President Tayyip Erdogan defended Turkey’s withdrawal on Thursday from an international treaty to prevent violence against women, a move that has drawn condemnation from many Turks and Western allies.

The Istanbul Convention, negotiated in Turkey’s biggest city and signed in 2011, committed its signatories to prevent and prosecute domestic violence and promote equality. Erdogan announced the withdrawal in March in favour of local laws to protect women’s rights.

Thousands were set on Thursday to protest the decision across Turkey, where femicide has surged. A court appeal to halt the withdrawal was rejected this week.

“Some circles are trying to portray our withdrawal from the Istanbul Convention as a step backwards in our battle with violence against women,” he said during a speech in Ankara to present an alternative action plan.

“Our battle did not start with the Istanbul Convention and it will not end with our withdrawal from the treaty,” he said.

Ankara’s withdrawal triggered condemnation from both the United States and the European Union, and critics say it puts Turkey even further out of step with the bloc that it applied to join in 1987.
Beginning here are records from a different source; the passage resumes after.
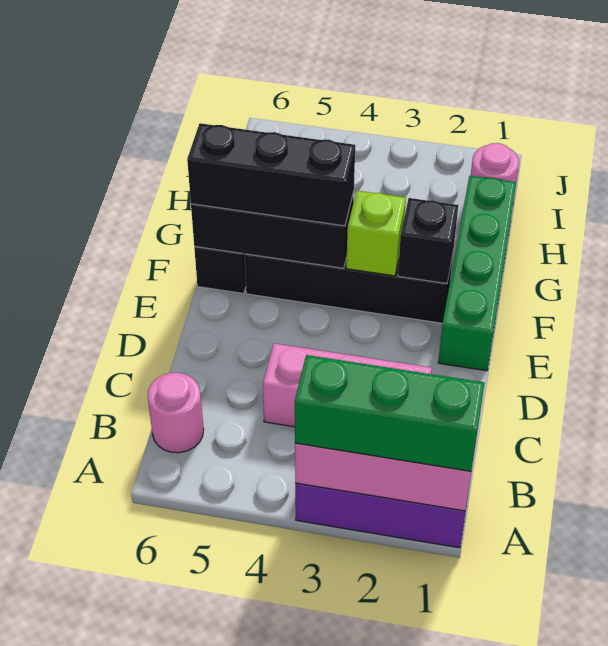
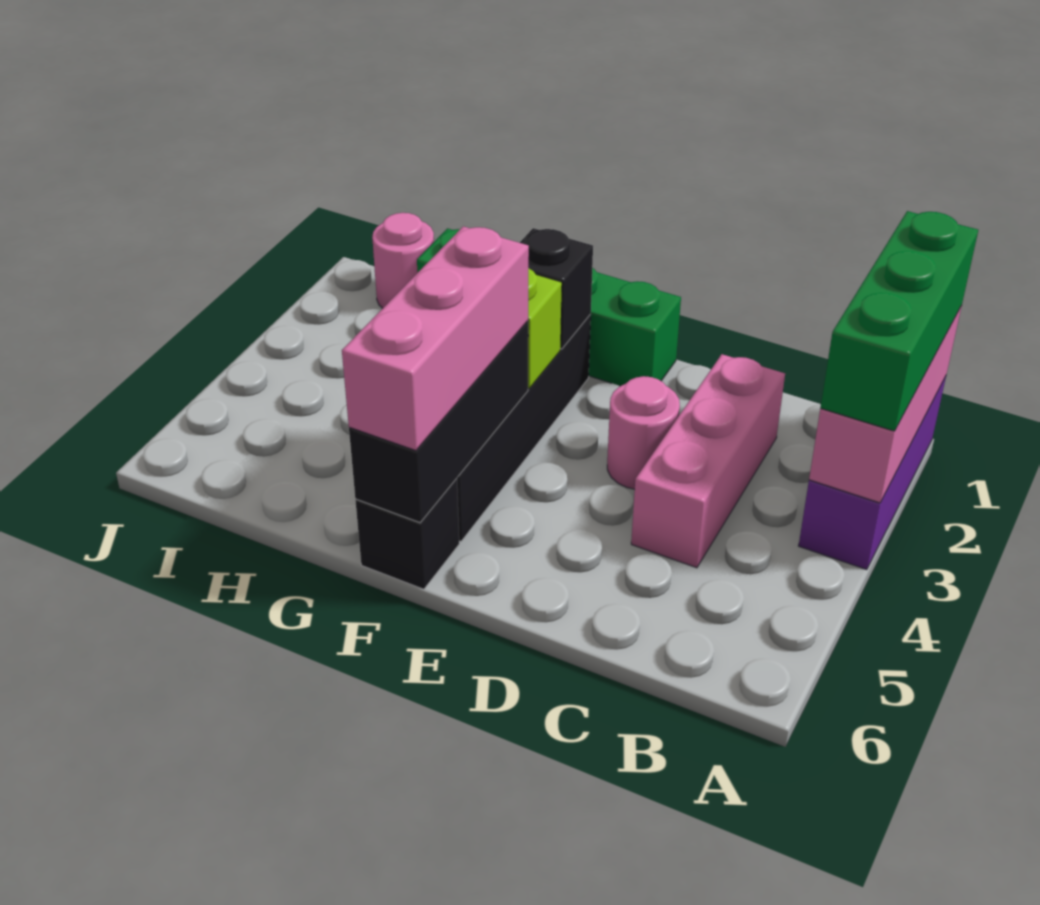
pink round brick B6 level 1 -> pink round brick D3 level 1
black brick F4:F6 level 3 -> pink brick F4:F6 level 3

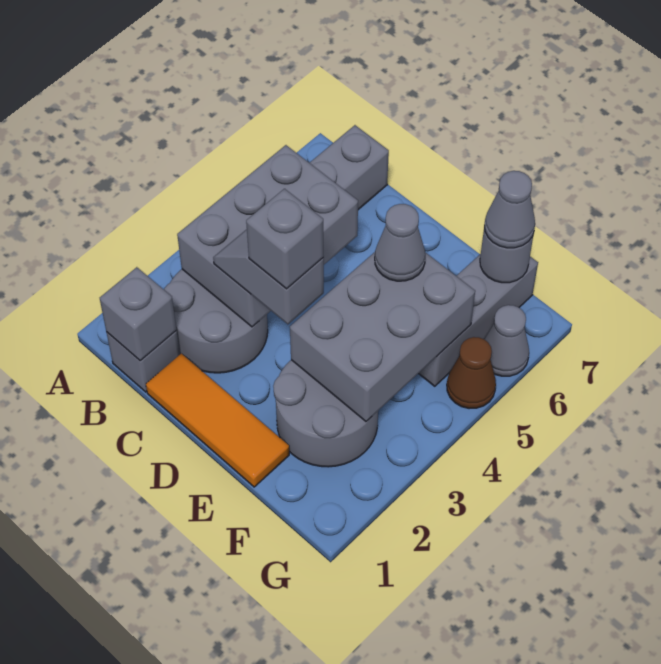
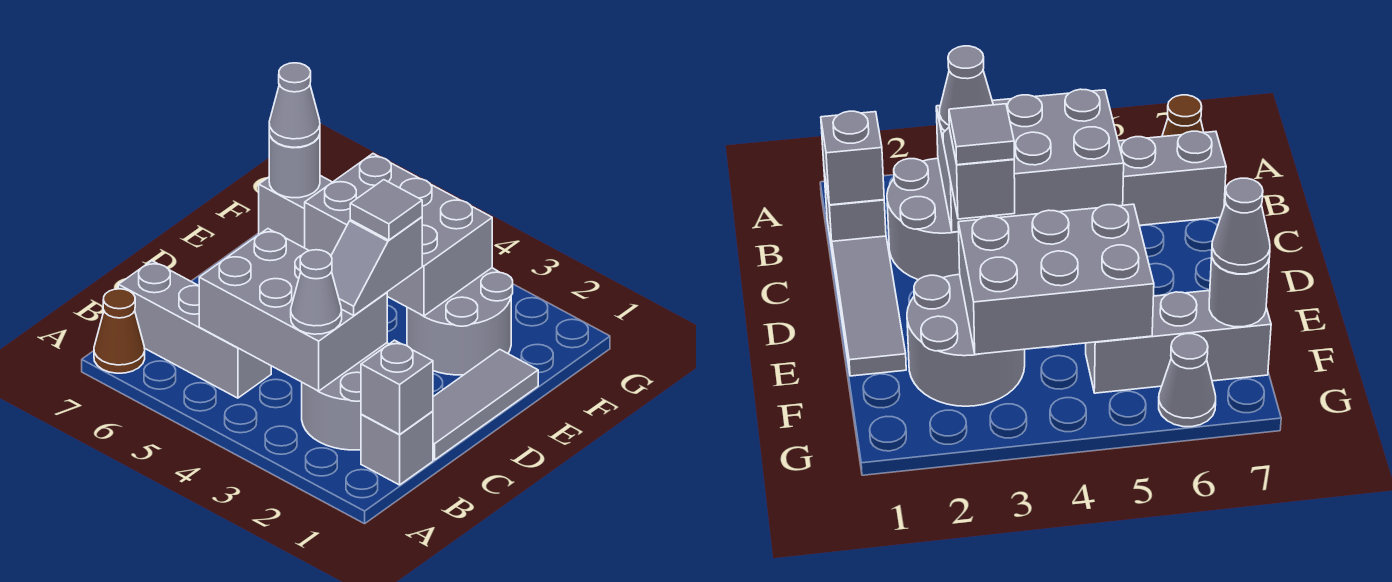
orange tile C1:E1 level 1 -> grey tile C1:E1 level 1
grey brick D3 level 4 -> grey tile D3 level 4
grey cone E5 level 3 -> grey cone B3 level 3
brown cone G5 level 1 -> brown cone A7 level 1

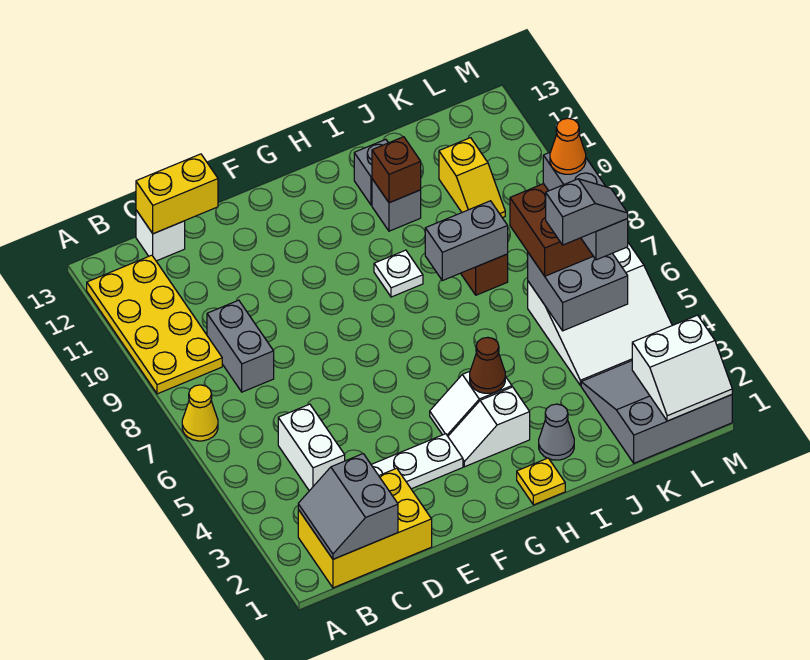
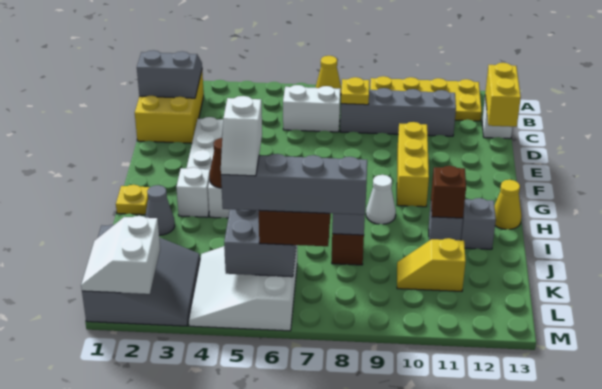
white brick C4:C5 level 1 -> white brick C6:C7 level 1
grey brick C8:C9 level 1 -> grey brick C8:C11 level 1
none -> yellow plate C8 level 2
none -> yellow brick E10:G10 level 1
white plate H9 level 1 -> white cone H9 level 1
none -> yellow cone H13 level 1
grey slope K5:L5 level 5 top K -> white slope K5:L5 level 5 top K
grey brick L5:L7 level 4 -> grey brick L5:L8 level 4
orange cone L7 level 5 -> none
Three opposition parties also pulled out of a parliamentary commission on Thursday to protest the decision.

“We will continue our struggle,” Canan Gullu, president of the Federation of Turkish Women’s Associations, said on Wednesday. “Turkey is shooting itself in the foot with this decision.”

She said that since March, women and other vulnerable groups had been more reluctant to ask for help and less likely to receive it, with COVID-19-fuelled economic difficulties causing a dramatic increase in violence against them.

One monitoring group has logged roughly one femicide per day in Turkey since a sharp rise five years ago.

Proponents of the convention and related legislation say more stringent implementation is needed.

But many conservatives in Turkey and in Erdogan’s Islamist-rooted AK Party say the pact undermines the family structures that protect society.

Some also see the Convention as promoting homosexuality through its principle of non-discrimination on grounds of sexual orientation.

Ditching the pact “will not lead to any legal or practical shortcoming in the prevention of violence against women,” Erdogan’s office said Tuesday to the administrative court that rejected the appeal.

This month, Council of Europe Commissioner for Human Rights Dunja Mijatovic sent a letter to Turkey’s interior and justice ministers expressing concern about a rise in homophobic narratives by some officials, some of which targeted the convention.

“All the measures provided for by the Istanbul Convention reinforce family foundations and links by preventing and combating the main cause of destruction of families, that is, violence,” she said.